During the year it added two new applications: a window exit and cladding that allows the expandable tubulars to set directly against a formation without cementing.
By yearend 2003, it says it had installed a cumulative 208 systems and expanded 205,610 ft of pipe.
It describes the window exit installation as involving expanding an openhole liner below the window, allowing the operator to maintain hole size to total depth. This capability increases the range of applications for the OHL System in sidetracks in existing casing.
In three wells, Enventure installed tubulars that were designed and sized to clad directly against the formation, so that the expansion produced a robust seal against the formation making primary or remedial cementing unnecessary.
Other vendors manufacture expandable tubulars that serve as liner hangers, expandable sand screens, and cladding to repair casing, and shut off water and gas in cased hole.
Monobore completions
This year Baker Oil Tools introduced the first completion system developed specifically for cemented monobore wells, the Mono-Trip CemenThru completion system. It ran its first test during fall 2003 in the Gulf of Thailand.
Baker Oil Tools says the system adds artificial-lift capability and improves safety for cemented monobore wells. Components include a side-pocket gas lift mandrel, a tubing-retrievable surface controlled subsurface valve (TRSCSSV), and a hydrostatic circulating valve. Other components are a hydraulically set liner-top packer, a dual wiper plug, and a latch collar.
Baker Oil Tools indicates that operators are completing a growing percentage of short-life wells, which produce for only 3-5 years, as cemented monobores. It says such wells are common in the Gulf of Thailand and are prevalent throughout the Asia Pacific region, and the concept is also growing in popularity in Canada and in the Gulf of Mexico.
The wells are completed in a single trip by running a tubing hanger and a single tubing-string and then cementing through the tubing-string and up the annulus. Before its system, Baker Oil Tools says the cement-through completion process precluded the use of packers or positive seals. Also, because standard gas-lift devices do not permit cement-through operations, cemented monobore wells have had no proven method for artificial lift as production decreased.
Its completion system has a patented side-pocket gas lift mandrel that contains internal supports and vanes in the mandrel to disrupt fluid flow during cement operations, thus creating turbulent flow conditions that cause the cement to swirl and prevent it from building up on the fishing neck.
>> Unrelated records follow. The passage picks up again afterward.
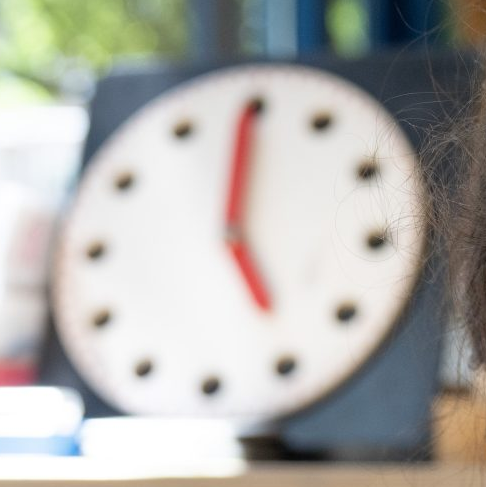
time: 4:59
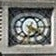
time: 6:20
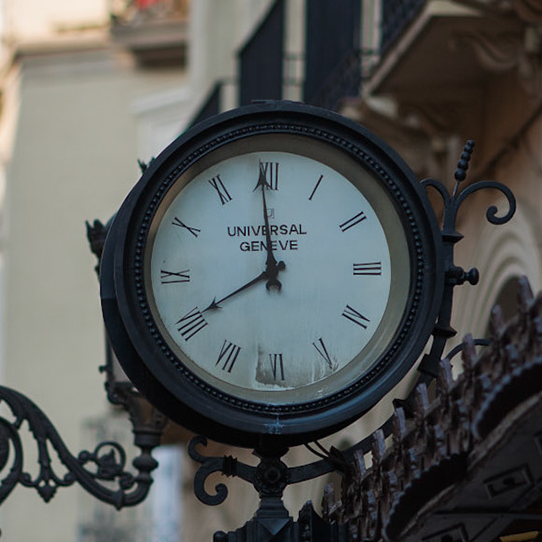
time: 7:59
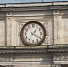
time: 1:20
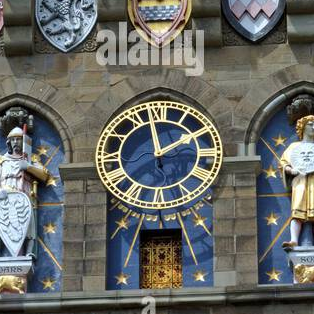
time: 1:58
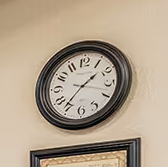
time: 1:36
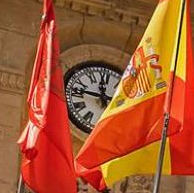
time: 11:46
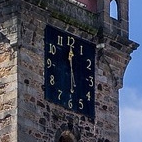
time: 5:59
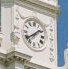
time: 1:39
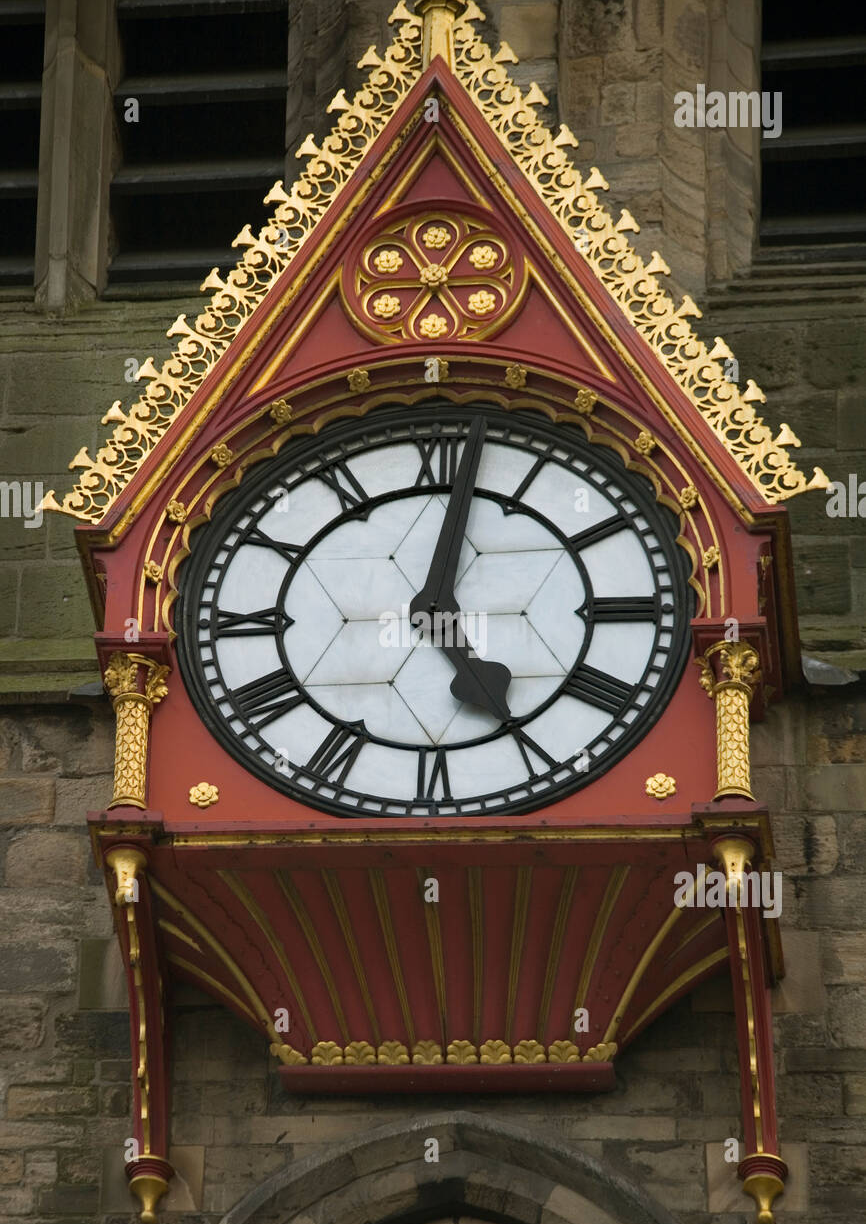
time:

The vanes also guide cement wiper plugs through the mandrel and deflect inappropriate running or pulling tools away from the pocket.
Other components include a tubing-retrievable surface-controlled subsurface safety valve that includes through-the-flapper equalizing, a wireline-resistant flapper, and puncture communication technology. Also, an annular piston isolates the spring cavity from wellbore fluids and cement, and the flow tube excludes fluids from the flapper cavity during installation and production. The system also includes a new hydrostatic circulating valve, a hydraulically set liner-top packer, dual wiper plugs, and a latch collar.
After landing the completion and setting the packer, completion personnel open the circulating valve via a burst disc so that excess cement can be circulated out.
Pressure applied across the annular sleeve shifts the valve downward, closing off the ports. A redundant internal insert provides a secondary means of sealing the tubing from the annulus.